Both tillers were on a 25hp 2 stroke yamaha, so I'm probably not qualified to answer that. However, in my experience, with my motor, I noticed no difference in vibration transfer. 

Either way, you're not going to get _more_ vibration from a tiller extension. If anything you're going to lose some as the vibrations travel down the length of the extension. Carbon fiber may even soak up any vibrations given that it's more flexible than aluminum (think about when you were a kid and you fouled a baseball off the grip of the bat.)

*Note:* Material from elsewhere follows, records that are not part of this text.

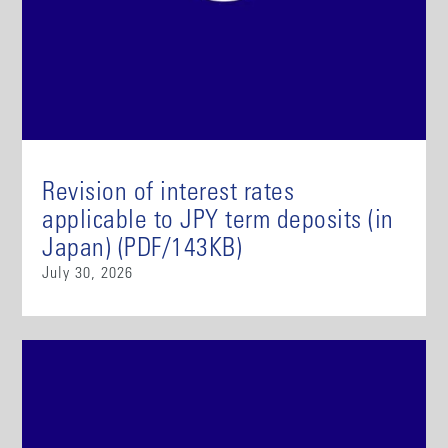
Revision of interest rates
applicable to JPY term deposits (in
Japan) (PDF/143KB)
July 30, 2026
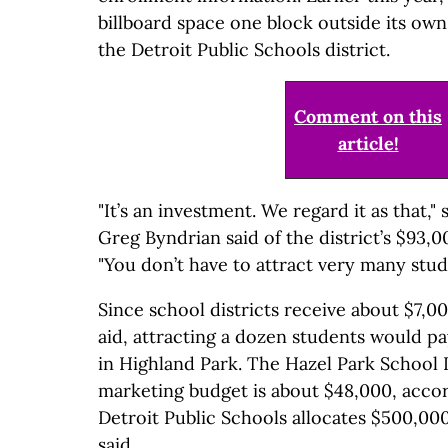
billboard space one block outside its own
the Detroit Public Schools district.
Comment on this
article!
"It’s an investment. We regard it as that,
Greg Byndrian said of the district’s $93,
"You don’t have to attract very many stud
Since school districts receive about $7,00
aid, attracting a dozen students would pa
in Highland Park. The Hazel Park School D
marketing budget is about $48,000, accor
Detroit Public Schools allocates $500,00
said.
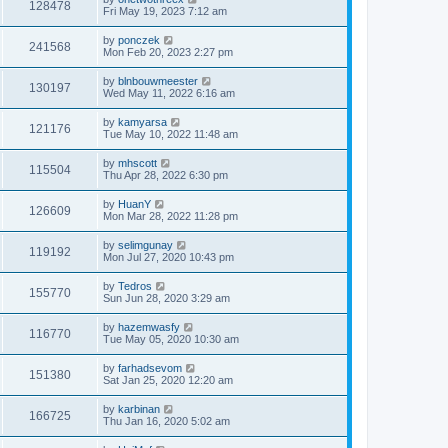
128478
Fri May 19, 2023 7:12 am
by
ponczek
241568
Mon Feb 20, 2023 2:27 pm
by
blnbouwmeester
130197
Wed May 11, 2022 6:16 am
by
kamyarsa
121176
Tue May 10, 2022 11:48 am
by
mhscott
115504
Thu Apr 28, 2022 6:30 pm
by
HuanY
126609
Mon Mar 28, 2022 11:28 pm
by
selimgunay
119192
Mon Jul 27, 2020 10:43 pm
by
Tedros
155770
Sun Jun 28, 2020 3:29 am
by
hazemwasfy
116770
Tue May 05, 2020 10:30 am
by
farhadsevom
151380
Sat Jan 25, 2020 12:20 am
by
karbinan
166725
Thu Jan 16, 2020 5:02 am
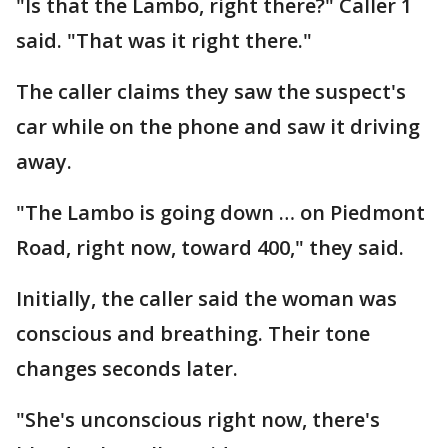
"Is that the Lambo, right there?" Caller 1
said. "That was it right there."
The caller claims they saw the suspect's
car while on the phone and saw it driving
away.
"The Lambo is going down … on Piedmont
Road, right now, toward 400," they said.
Initially, the caller said the woman was
conscious and breathing. Their tone
changes seconds later.
"She's unconscious right now, there's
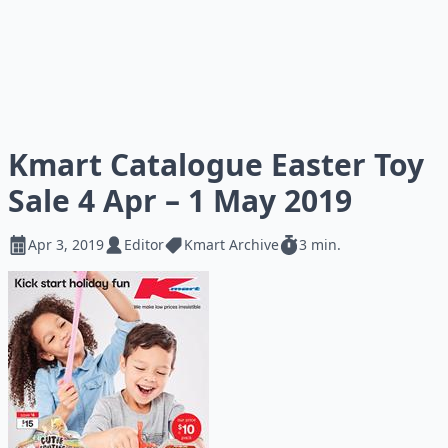
Kmart Catalogue Easter Toy
Sale 4 Apr – 1 May 2019
Apr 3, 2019
Editor
Kmart Archive
3 min.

With that big lever hanging off the tiller you're also going to experience a little movement. An 1/16th of an inch of play in the tiller is going to be an inch by the the time it reaches the end of the extension. I don't see this talked about very often but I like to pay special care to my tiller when using an extension. Just keep an eye on all your bushings and try and keep everything tight and secure.


----------



## AfterHours2 (Aug 2, 2010)

Bought the strongarm. Didn't like the fit and weight. Bought the carbon marine and it's worlds better. The weight does not seem like an issue at first but it will save you headache down the road with bushing replacement and wear. Both seem to have the normal vibration. Best thing about the carbon is the fit also. With the strongarm, you had to remove your rubber grip and it was not easily removed. The carbon slips over the grip and can be removed in seconds which is a great thing. Keep it out of the weather and it will be the last extension you ever buy. Great product..


----------